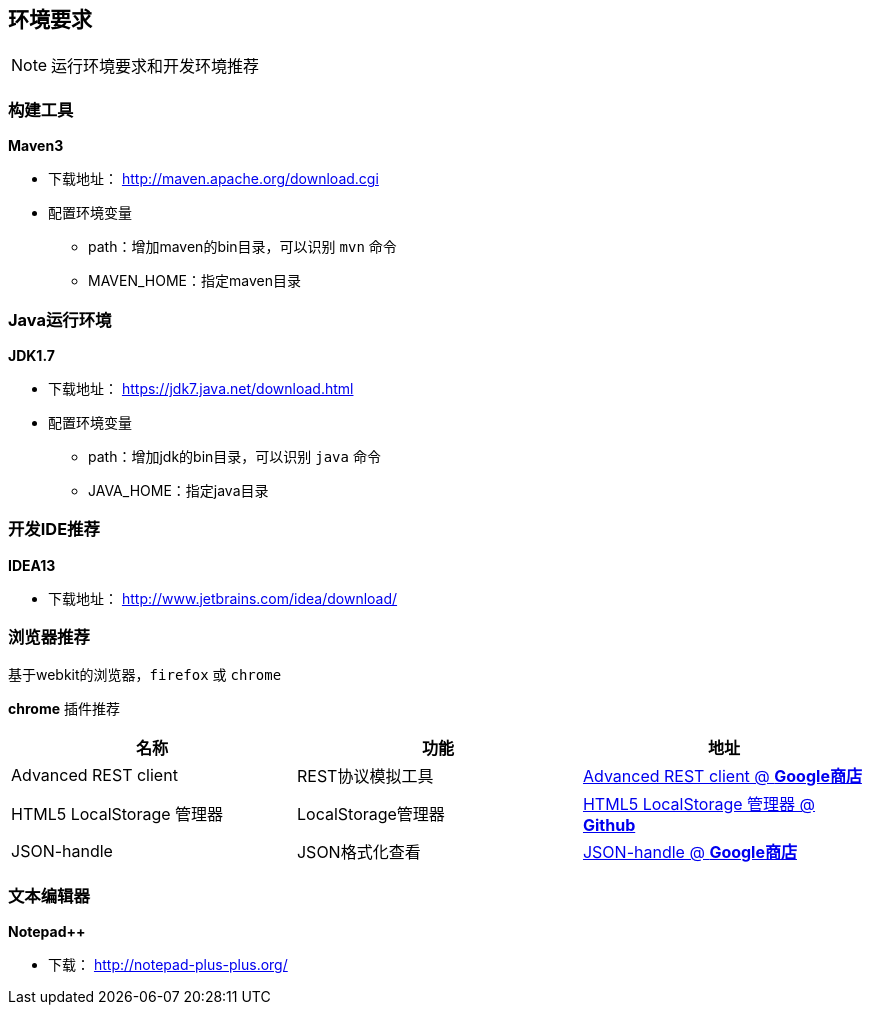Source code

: ## 环境要求

NOTE:  运行环境要求和开发环境推荐

### 构建工具
**Maven3**

* 下载地址： http://maven.apache.org/download.cgi
* 配置环境变量
** path：增加maven的bin目录，可以识别  `mvn` 命令
** MAVEN_HOME：指定maven目录

### Java运行环境
**JDK1.7**

* 下载地址： https://jdk7.java.net/download.html
* 配置环境变量
** path：增加jdk的bin目录，可以识别 `java` 命令
** JAVA_HOME：指定java目录

### 开发IDE推荐
**IDEA13**

* 下载地址： http://www.jetbrains.com/idea/download/


### 浏览器推荐
基于webkit的浏览器，`firefox`  或 `chrome`

**chrome** 插件推荐

|===
|名称 |功能|地址

|Advanced REST client
|REST协议模拟工具
|https://chrome.google.com/webstore/detail/hgmloofddffdnphfgcellkdfbfbjeloo[Advanced REST client @ *Google商店*]

|HTML5 LocalStorage 管理器
|LocalStorage管理器
|http://andrelion.github.io/html5-localstorage-manager/[HTML5 LocalStorage 管理器 @ *Github*]

|JSON-handle
|JSON格式化查看
|https://chrome.google.com/webstore/detail/iahnhfdhidomcpggpaimmmahffihkfnj[JSON-handle @ *Google商店*]

|===

### 文本编辑器
**Notepad++**

* 下载： http://notepad-plus-plus.org/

········

• Task directions
Filter the records above for lines containing the word "download", and copy those lines.

• Expected answer
* 下载地址： http://maven.apache.org/download.cgi
* 下载地址： https://jdk7.java.net/download.html
* 下载地址： http://www.jetbrains.com/idea/download/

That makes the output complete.